Have struggled for last two hours with settling him, but he continued to flail and whine, even when in my arms.

So I took the fleece blanket and swaddled him, then laid him down on his bed. Result - instant calmness, followed swiftly by drooping eyes and sleep.

Anybody else swaddle their toddler? I bet you all do it, just that nobody told me to try it ...


----------



## isil

Lol, I don't think it's a secret. I don't swaddle boy as such. But I have found that if he gets in his sleeping bag (he has a ready bed one) he goes to sleep a lot quicker and sleeps a lot better, and that restricts his movement quite a lot.


----------



## fluffpuffin

no way would Isla let me do that :haha: she's a free spirit. Good for you if it worked though.


----------



## KiansMummy

Theres no chance kian would let me swaddle him, he hates having anything over him or restricting him frommoving xx


----------



## oliviarose

I swaddled LO until he was 7 months and boy was it a godsend. We had some wonderful nights sleep due to him being swaddled. He decided he had had enough of it and kept breaking free from the swaddle.


----------



## Farie

I very occasionally swaddle madam if shes over tired. Not regularly since she was 11 months tho - might go back to it TBH!


----------



## Jem88

We swaddled from birth to around 5-6 months when LO would constantly break free, then wouldn't let us swaddle. I've never thought about swaddling now. I think i'll try it but i doubt she'll allow it lol. x


----------



## Mum2b_Claire

Ruby wouldn't like it but i love it for my baby! it's like the next best thing after wearing her in the sling, for helping her stay asleep.


----------



## MrsAitch

I've never been able to swaddle Erin, even in the maternity ward.

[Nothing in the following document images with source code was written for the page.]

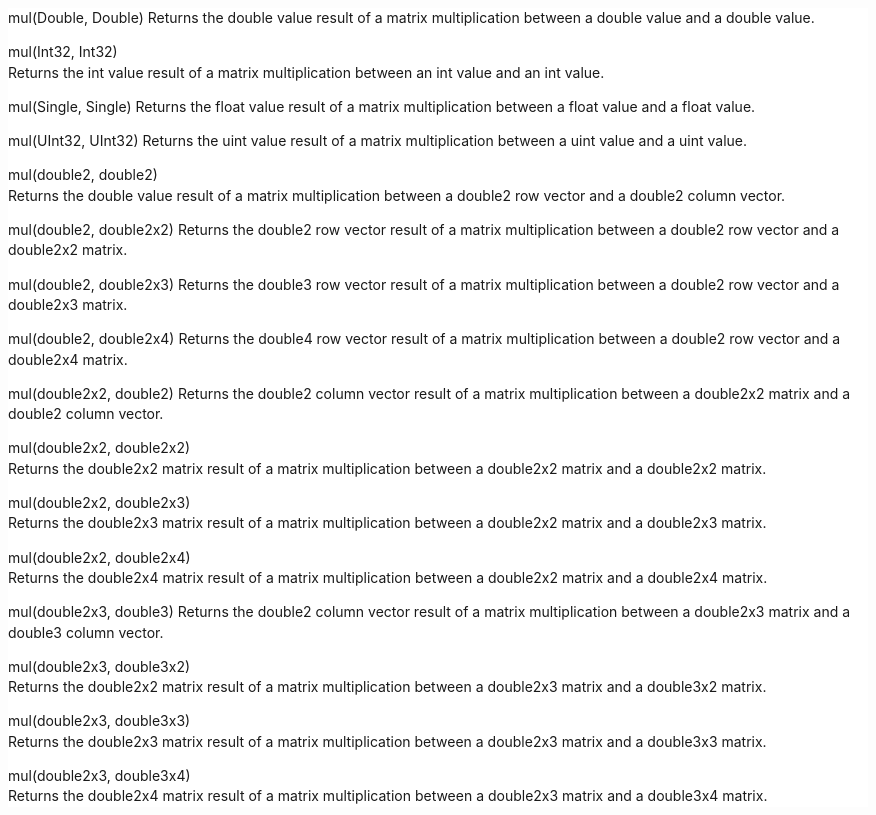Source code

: mul(Double, Double)	
Returns the double value result of a matrix multiplication between a double value and a double value.

mul(Int32, Int32)	
Returns the int value result of a matrix multiplication between an int value and an int value.

mul(Single, Single)	
Returns the float value result of a matrix multiplication between a float value and a float value.

mul(UInt32, UInt32)	
Returns the uint value result of a matrix multiplication between a uint value and a uint value.

mul(double2, double2)	
Returns the double value result of a matrix multiplication between a double2 row vector and a double2 column vector.

mul(double2, double2x2)	
Returns the double2 row vector result of a matrix multiplication between a double2 row vector and a double2x2 matrix.

mul(double2, double2x3)	
Returns the double3 row vector result of a matrix multiplication between a double2 row vector and a double2x3 matrix.

mul(double2, double2x4)	
Returns the double4 row vector result of a matrix multiplication between a double2 row vector and a double2x4 matrix.

mul(double2x2, double2)	
Returns the double2 column vector result of a matrix multiplication between a double2x2 matrix and a double2 column vector.

mul(double2x2, double2x2)	
Returns the double2x2 matrix result of a matrix multiplication between a double2x2 matrix and a double2x2 matrix.

mul(double2x2, double2x3)	
Returns the double2x3 matrix result of a matrix multiplication between a double2x2 matrix and a double2x3 matrix.

mul(double2x2, double2x4)	
Returns the double2x4 matrix result of a matrix multiplication between a double2x2 matrix and a double2x4 matrix.

mul(double2x3, double3)	
Returns the double2 column vector result of a matrix multiplication between a double2x3 matrix and a double3 column vector.

mul(double2x3, double3x2)	
Returns the double2x2 matrix result of a matrix multiplication between a double2x3 matrix and a double3x2 matrix.

mul(double2x3, double3x3)	
Returns the double2x3 matrix result of a matrix multiplication between a double2x3 matrix and a double3x3 matrix.

mul(double2x3, double3x4)	
Returns the double2x4 matrix result of a matrix multiplication between a double2x3 matrix and a double3x4 matrix.
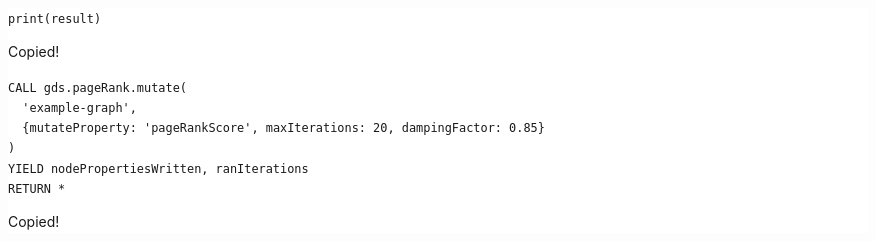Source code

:     print(result)

</div>

</div>

</div>

</div>

<div>

<div>

<div>

<div>

<div>

<div>

<div>

Copied!

</div>

</div>

</div>

    CALL gds.pageRank.mutate(
      'example-graph',
      {mutateProperty: 'pageRankScore', maxIterations: 20, dampingFactor: 0.85}
    )
    YIELD nodePropertiesWritten, ranIterations
    RETURN *

</div>

</div>

</div>

</div>

<div>

<div>

<div>

<div>

<div>

<div>

<div>

Copied!

</div>
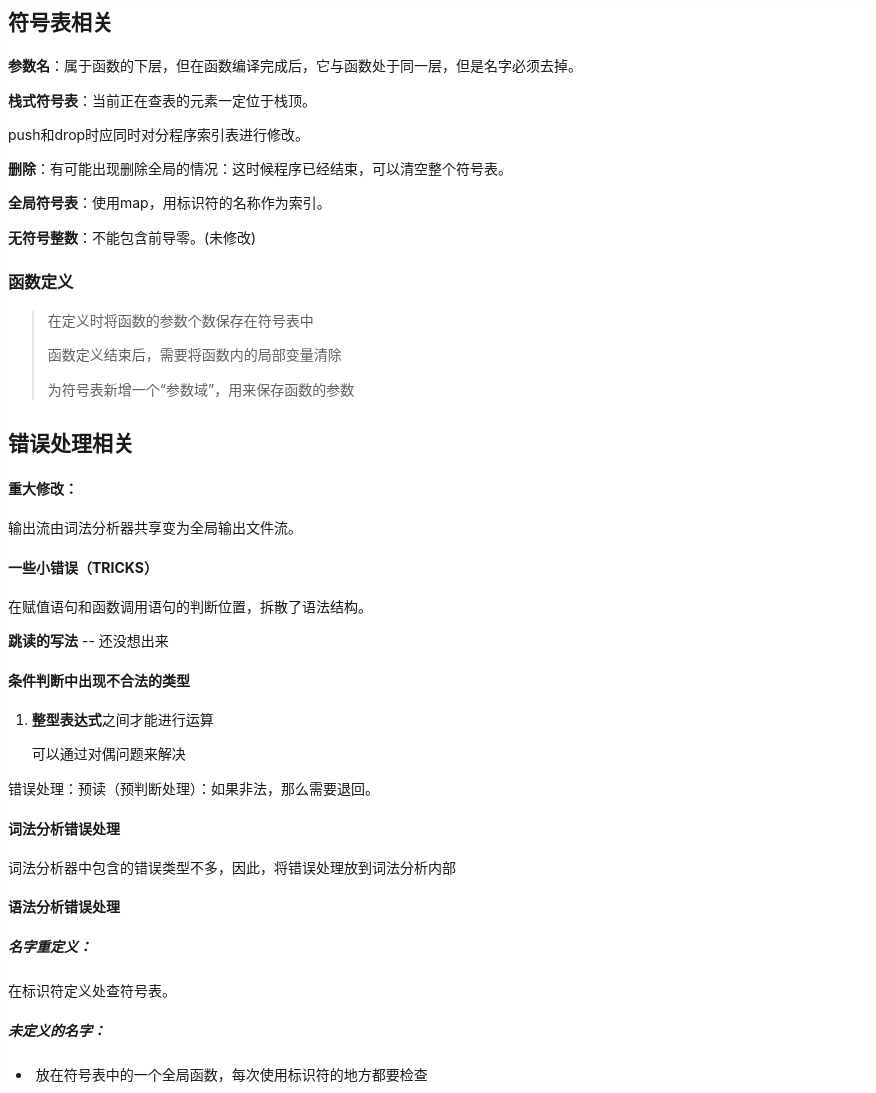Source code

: ## 符号表相关

**参数名**：属于函数的下层，但在函数编译完成后，它与函数处于同一层，但是名字必须去掉。

**栈式符号表**：当前正在查表的元素一定位于栈顶。

push和drop时应同时对分程序索引表进行修改。

**删除**：有可能出现删除全局的情况：这时候程序已经结束，可以清空整个符号表。

**全局符号表**：使用map，用标识符的名称作为索引。

**无符号整数**：不能包含前导零。(未修改)

### 函数定义

> 在定义时将函数的参数个数保存在符号表中
>
> 函数定义结束后，需要将函数内的局部变量清除
>
> 为符号表新增一个“参数域”，用来保存函数的参数



## 错误处理相关

#### 重大修改：

输出流由词法分析器共享变为全局输出文件流。

#### 一些小错误（TRICKS）

在赋值语句和函数调用语句的判断位置，拆散了语法结构。

**跳读的写法** -- 还没想出来

#### 条件判断中出现不合法的类型

1. **整型表达式**之间才能进行运算

   可以通过对偶问题来解决

错误处理：预读（预判断处理）：如果非法，那么需要退回。

#### 词法分析错误处理

词法分析器中包含的错误类型不多，因此，将错误处理放到词法分析内部



#### 语法分析错误处理

##### 名字重定义：

在标识符定义处查符号表。

##### 未定义的名字：

- ​	放在符号表中的一个全局函数，每次使用标识符的地方都要检查
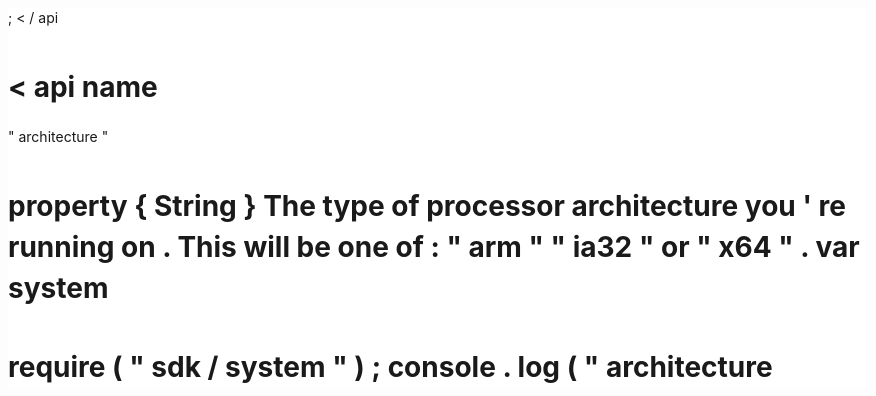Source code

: ;
<
/
api
>
<
api
name
=
"
architecture
"
>
property
{
String
}
The
type
of
processor
architecture
you
'
re
running
on
.
This
will
be
one
of
:
"
arm
"
"
ia32
"
or
"
x64
"
.
var
system
=
require
(
"
sdk
/
system
"
)
;
console
.
log
(
"
architecture
=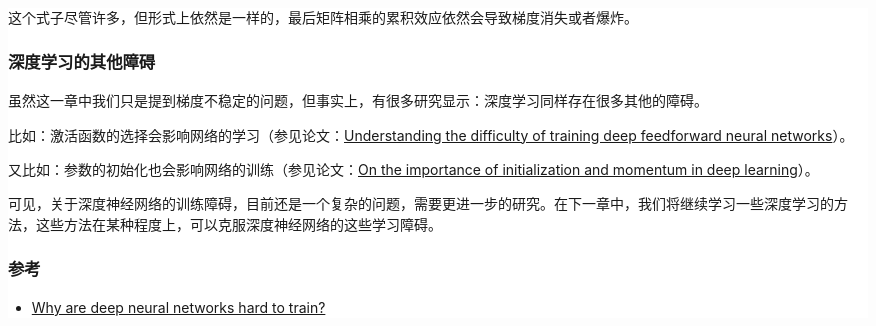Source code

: 这个式子尽管许多，但形式上依然是一样的，最后矩阵相乘的累积效应依然会导致梯度消失或者爆炸。

### 深度学习的其他障碍

虽然这一章中我们只是提到梯度不稳定的问题，但事实上，有很多研究显示：深度学习同样存在很多其他的障碍。

比如：激活函数的选择会影响网络的学习（参见论文：[Understanding the difficulty of training deep feedforward neural networks](http://jmlr.org/proceedings/papers/v9/glorot10a/glorot10a.pdf)）。

又比如：参数的初始化也会影响网络的训练（参见论文：[On the importance of initialization and momentum in deep learning](http://www.cs.toronto.edu/~hinton/absps/momentum.pdf)）。

可见，关于深度神经网络的训练障碍，目前还是一个复杂的问题，需要更进一步的研究。在下一章中，我们将继续学习一些深度学习的方法，这些方法在某种程度上，可以克服深度神经网络的这些学习障碍。

### 参考

+ [Why are deep neural networks hard to train?](http://neuralnetworksanddeeplearning.com/chap5.html)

Even now when she sleeps, she's like a starfish.


----------



## Marleysgirl

He didn't stay swaddled for long - but giving him that 5-10 minutes of being 'contained' helped him to calm down and once calm, the need to sleep took over :)


----------



## rosie272

fluffpuffin said:


> no way would Isla let me do that :haha: she's a free spirit. Good for you if it worked though.



Exactly same here! Charlie would resist that all the way, he wouldn't even be swaddled as a baby :haha: Glad it worked for your LO though OP :)


----------



## sparkle_1979

I swaddled Jasmine until 3 months, was fantastic....no way would Ruby allow me to swaddle her lol...I used to try when she was a baby and she looked like I'd put her in a straight jacket as she would wiggle really angry, grunting....


----------



## Lu28

If it works, don't knock it! Aisling never tolerated being swaddled, another starfish!


----------